Übungstext:
···

Ja. Ich bin froh, dass es aufgegangen ist. Das ist ja nicht bei jeder Idee so, von der man extrem überzeugt ist. Tatsächlich gab es letztes Jahr sogar zwei fantastische Projekte. Ich habe auch ein Holocaust-Drama geschrieben, "Love Gets a Room" (Liebe findet einen Weg), das in einem Theater im Warschauer Getto spielt und dessen Verfilmung in Spanien einige Filmpreise abgeräumt hat. Dort war der Film ein riesiger Erfolg, ich weiß nicht, ob er noch nach Deutschland kommt.
Da kommt nun auf jeden Fall erst einmal ihr zweiter Merkel-Fall. In „Mord auf dem Friedhof“ bekommt sie es unter anderem mit einer Leiche und Satanisten zu tun. Wie sind Sie auf Ihre neue Geschichte gekommen?

···

Inhalt des Datensatzes:
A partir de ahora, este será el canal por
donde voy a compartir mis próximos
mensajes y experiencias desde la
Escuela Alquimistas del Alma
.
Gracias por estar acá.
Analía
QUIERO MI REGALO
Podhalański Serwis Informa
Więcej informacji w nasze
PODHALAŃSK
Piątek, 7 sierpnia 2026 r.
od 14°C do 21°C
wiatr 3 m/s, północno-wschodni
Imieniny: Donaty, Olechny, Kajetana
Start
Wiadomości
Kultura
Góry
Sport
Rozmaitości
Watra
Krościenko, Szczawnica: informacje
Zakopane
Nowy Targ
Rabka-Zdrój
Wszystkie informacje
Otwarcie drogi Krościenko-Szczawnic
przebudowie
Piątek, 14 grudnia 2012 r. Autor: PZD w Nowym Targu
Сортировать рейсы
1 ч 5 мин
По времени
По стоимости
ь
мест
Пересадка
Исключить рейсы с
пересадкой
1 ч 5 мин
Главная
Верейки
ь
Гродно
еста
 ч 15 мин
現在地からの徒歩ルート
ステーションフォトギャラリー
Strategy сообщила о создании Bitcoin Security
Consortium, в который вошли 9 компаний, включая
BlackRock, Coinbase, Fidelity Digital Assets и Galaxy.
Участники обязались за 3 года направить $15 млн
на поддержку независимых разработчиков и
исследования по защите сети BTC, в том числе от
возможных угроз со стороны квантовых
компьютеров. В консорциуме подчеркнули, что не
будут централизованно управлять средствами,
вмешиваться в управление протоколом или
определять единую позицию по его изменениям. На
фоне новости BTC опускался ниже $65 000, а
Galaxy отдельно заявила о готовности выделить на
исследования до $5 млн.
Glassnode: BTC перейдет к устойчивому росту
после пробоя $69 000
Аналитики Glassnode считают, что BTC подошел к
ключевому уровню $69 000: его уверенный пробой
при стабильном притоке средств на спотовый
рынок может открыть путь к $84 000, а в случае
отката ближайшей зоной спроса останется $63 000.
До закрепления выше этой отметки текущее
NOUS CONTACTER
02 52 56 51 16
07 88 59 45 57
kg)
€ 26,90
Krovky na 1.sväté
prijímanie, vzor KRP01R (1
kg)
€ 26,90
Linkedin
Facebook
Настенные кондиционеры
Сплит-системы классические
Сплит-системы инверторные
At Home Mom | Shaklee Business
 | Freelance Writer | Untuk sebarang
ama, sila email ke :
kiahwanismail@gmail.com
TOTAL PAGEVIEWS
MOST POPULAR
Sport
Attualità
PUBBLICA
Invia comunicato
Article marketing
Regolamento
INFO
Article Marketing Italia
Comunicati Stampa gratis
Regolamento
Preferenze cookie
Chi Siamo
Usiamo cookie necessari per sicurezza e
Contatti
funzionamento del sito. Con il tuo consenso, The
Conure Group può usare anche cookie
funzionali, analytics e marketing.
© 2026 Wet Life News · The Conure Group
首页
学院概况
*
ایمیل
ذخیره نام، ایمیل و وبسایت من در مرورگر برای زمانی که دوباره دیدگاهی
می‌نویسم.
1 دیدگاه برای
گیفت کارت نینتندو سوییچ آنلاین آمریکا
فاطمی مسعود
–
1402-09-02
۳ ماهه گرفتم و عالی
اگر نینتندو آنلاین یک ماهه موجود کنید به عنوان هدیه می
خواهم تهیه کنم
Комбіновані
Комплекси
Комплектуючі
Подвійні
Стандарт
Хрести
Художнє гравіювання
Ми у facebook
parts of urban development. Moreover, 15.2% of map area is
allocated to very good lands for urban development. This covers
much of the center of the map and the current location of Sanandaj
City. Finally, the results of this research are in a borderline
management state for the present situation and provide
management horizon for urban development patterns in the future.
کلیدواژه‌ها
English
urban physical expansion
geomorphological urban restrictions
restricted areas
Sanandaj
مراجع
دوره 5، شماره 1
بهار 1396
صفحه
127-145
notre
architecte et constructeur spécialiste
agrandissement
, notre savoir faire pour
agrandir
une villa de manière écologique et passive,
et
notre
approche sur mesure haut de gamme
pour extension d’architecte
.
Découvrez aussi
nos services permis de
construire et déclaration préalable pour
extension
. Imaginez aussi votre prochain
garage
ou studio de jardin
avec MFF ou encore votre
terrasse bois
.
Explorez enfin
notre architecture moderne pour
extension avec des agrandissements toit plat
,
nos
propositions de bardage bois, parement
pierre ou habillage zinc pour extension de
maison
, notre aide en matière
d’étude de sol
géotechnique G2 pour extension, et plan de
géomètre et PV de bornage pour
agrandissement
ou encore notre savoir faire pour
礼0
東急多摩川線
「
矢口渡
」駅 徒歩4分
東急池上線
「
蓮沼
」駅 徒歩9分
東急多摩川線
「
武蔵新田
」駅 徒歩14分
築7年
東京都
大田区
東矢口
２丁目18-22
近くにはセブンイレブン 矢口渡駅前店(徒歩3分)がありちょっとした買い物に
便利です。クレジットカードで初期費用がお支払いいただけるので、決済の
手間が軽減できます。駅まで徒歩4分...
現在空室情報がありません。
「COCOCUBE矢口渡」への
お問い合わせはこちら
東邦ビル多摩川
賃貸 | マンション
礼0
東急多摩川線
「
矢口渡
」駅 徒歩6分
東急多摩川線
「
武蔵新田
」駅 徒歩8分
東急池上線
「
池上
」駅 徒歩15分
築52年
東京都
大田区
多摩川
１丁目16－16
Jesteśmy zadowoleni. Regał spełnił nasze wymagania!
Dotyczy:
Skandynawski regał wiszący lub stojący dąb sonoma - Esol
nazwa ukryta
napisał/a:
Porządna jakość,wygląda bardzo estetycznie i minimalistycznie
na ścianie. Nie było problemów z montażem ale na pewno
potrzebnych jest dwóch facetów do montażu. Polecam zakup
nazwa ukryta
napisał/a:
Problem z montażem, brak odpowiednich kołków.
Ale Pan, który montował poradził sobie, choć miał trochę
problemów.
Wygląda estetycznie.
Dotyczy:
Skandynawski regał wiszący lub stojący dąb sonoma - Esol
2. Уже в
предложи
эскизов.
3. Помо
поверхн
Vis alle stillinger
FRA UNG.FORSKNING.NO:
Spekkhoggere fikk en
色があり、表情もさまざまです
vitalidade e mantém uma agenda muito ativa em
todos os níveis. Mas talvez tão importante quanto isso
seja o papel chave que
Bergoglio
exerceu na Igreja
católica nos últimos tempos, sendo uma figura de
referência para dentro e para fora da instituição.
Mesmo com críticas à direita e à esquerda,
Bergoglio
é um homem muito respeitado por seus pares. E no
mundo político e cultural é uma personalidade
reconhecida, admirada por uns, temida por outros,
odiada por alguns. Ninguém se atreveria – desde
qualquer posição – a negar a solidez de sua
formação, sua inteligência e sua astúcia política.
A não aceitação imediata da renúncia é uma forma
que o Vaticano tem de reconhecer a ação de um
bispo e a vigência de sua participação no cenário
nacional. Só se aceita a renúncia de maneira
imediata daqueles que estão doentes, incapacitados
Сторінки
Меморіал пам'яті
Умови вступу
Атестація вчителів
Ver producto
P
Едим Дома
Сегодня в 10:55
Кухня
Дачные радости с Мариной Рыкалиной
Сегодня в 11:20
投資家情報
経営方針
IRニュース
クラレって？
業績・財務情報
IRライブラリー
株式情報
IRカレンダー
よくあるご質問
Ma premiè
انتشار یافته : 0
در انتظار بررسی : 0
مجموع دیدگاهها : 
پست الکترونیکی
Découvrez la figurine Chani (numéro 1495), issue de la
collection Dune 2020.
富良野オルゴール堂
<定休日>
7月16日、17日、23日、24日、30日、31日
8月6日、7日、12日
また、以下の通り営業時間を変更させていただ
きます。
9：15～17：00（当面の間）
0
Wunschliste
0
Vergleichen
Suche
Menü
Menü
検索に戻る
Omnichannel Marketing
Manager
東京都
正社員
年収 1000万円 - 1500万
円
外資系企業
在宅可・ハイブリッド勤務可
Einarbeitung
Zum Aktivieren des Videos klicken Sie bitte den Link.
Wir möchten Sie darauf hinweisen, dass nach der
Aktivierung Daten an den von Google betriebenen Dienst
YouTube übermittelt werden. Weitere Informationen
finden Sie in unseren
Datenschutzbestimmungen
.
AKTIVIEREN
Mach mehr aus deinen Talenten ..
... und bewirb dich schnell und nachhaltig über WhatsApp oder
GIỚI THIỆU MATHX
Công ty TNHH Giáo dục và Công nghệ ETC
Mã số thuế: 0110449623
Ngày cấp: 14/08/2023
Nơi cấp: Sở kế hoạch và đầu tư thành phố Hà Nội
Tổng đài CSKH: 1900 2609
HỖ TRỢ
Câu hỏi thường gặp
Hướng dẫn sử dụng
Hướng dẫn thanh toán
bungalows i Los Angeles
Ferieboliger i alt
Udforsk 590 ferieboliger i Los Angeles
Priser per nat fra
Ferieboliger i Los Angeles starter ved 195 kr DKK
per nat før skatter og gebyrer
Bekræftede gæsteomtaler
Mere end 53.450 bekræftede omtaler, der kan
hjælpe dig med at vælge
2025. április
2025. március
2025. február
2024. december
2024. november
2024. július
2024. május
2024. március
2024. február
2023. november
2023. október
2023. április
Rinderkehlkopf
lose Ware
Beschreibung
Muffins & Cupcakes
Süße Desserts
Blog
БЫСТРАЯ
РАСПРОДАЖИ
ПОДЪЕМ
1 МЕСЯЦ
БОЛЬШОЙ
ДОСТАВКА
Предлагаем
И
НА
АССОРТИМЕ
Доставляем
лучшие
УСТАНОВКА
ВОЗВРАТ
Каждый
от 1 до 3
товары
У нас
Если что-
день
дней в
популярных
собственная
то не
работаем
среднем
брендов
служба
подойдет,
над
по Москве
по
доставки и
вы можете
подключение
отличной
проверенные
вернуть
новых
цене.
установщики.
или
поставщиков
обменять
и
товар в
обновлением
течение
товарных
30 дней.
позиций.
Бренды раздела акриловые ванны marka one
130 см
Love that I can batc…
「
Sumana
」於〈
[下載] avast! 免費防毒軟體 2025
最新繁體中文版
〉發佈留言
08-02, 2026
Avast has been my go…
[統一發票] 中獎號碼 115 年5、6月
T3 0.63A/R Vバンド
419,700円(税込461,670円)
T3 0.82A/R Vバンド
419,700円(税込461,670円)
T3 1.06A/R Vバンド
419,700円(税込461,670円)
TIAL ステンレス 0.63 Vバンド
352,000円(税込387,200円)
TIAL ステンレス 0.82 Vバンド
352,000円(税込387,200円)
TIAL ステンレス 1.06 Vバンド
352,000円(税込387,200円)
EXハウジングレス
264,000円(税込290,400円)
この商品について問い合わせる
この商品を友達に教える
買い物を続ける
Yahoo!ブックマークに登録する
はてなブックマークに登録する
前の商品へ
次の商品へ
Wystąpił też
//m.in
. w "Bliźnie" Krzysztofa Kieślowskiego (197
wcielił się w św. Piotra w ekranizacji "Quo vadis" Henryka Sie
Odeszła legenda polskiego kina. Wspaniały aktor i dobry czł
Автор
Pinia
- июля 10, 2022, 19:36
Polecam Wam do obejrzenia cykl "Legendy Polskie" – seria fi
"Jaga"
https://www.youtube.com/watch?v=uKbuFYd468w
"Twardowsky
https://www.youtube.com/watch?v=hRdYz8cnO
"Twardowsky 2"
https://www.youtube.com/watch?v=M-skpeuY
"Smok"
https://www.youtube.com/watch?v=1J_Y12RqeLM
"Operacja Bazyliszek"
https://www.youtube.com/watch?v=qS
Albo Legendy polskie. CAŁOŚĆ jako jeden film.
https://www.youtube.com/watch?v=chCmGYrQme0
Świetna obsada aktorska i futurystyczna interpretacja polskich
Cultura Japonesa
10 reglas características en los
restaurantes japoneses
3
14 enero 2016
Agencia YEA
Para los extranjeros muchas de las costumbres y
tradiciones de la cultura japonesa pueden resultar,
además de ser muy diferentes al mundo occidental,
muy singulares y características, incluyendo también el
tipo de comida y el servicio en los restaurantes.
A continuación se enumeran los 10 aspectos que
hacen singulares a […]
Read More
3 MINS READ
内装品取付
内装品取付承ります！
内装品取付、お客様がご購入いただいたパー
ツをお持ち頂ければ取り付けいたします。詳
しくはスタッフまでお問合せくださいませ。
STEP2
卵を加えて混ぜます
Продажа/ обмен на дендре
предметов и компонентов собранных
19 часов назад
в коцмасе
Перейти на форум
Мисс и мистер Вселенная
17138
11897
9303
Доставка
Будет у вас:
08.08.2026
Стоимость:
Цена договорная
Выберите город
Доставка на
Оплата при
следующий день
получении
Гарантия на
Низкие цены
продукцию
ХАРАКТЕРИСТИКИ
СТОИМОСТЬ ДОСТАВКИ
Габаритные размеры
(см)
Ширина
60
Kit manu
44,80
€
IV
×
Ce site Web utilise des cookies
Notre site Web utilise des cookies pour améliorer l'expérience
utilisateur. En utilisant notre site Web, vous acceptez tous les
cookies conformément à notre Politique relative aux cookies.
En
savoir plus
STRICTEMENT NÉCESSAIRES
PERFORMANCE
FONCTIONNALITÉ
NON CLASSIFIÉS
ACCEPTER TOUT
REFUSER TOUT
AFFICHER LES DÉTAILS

···

Aufgaben:
A) Entscheiden Sie für jede Aussage, ob sie mit dem Übungstext übereinstimmt: (i) Das Holocaust-Drama spielt in einem Theater im Warschauer Getto. (ii) Die Verfilmung hat in Spanien Filmpreise gewonnen. (iii) Der Film ist bereits in Deutschland angelaufen.
B) Aktualisieren Sie den Abschnitt des Übungstextes zwischen „Ja. Ich bin“ und „nach Deutschland kommt.“ einschließlich, und ersetzen Sie dabei „Spanien“ durch „Frankreich“.
C) Welcher deutsche Titel steht im Übungstext in Klammern hinter „Love Gets a Room“?

Lösungen:
A)
(i) Ja: „das in einem Theater im Warschauer Getto spielt“
(ii) Ja: „dessen Verfilmung in Spanien einige Filmpreise abgeräumt hat“
(iii) Nein: „ich weiß nicht, ob er noch nach Deutschland kommt“

B)
Ja. Ich bin froh, dass es aufgegangen ist. Das ist ja nicht bei jeder Idee so, von der man extrem überzeugt ist. Tatsächlich gab es letztes Jahr sogar zwei fantastische Projekte. Ich habe auch ein Holocaust-Drama geschrieben, "Love Gets a Room" (Liebe findet einen Weg), das in einem Theater im Warschauer Getto spielt und dessen Verfilmung in Frankreich einige Filmpreise abgeräumt hat. Dort war der Film ein riesiger Erfolg, ich weiß nicht, ob er noch nach Deutschland kommt.

C) Liebe findet einen Weg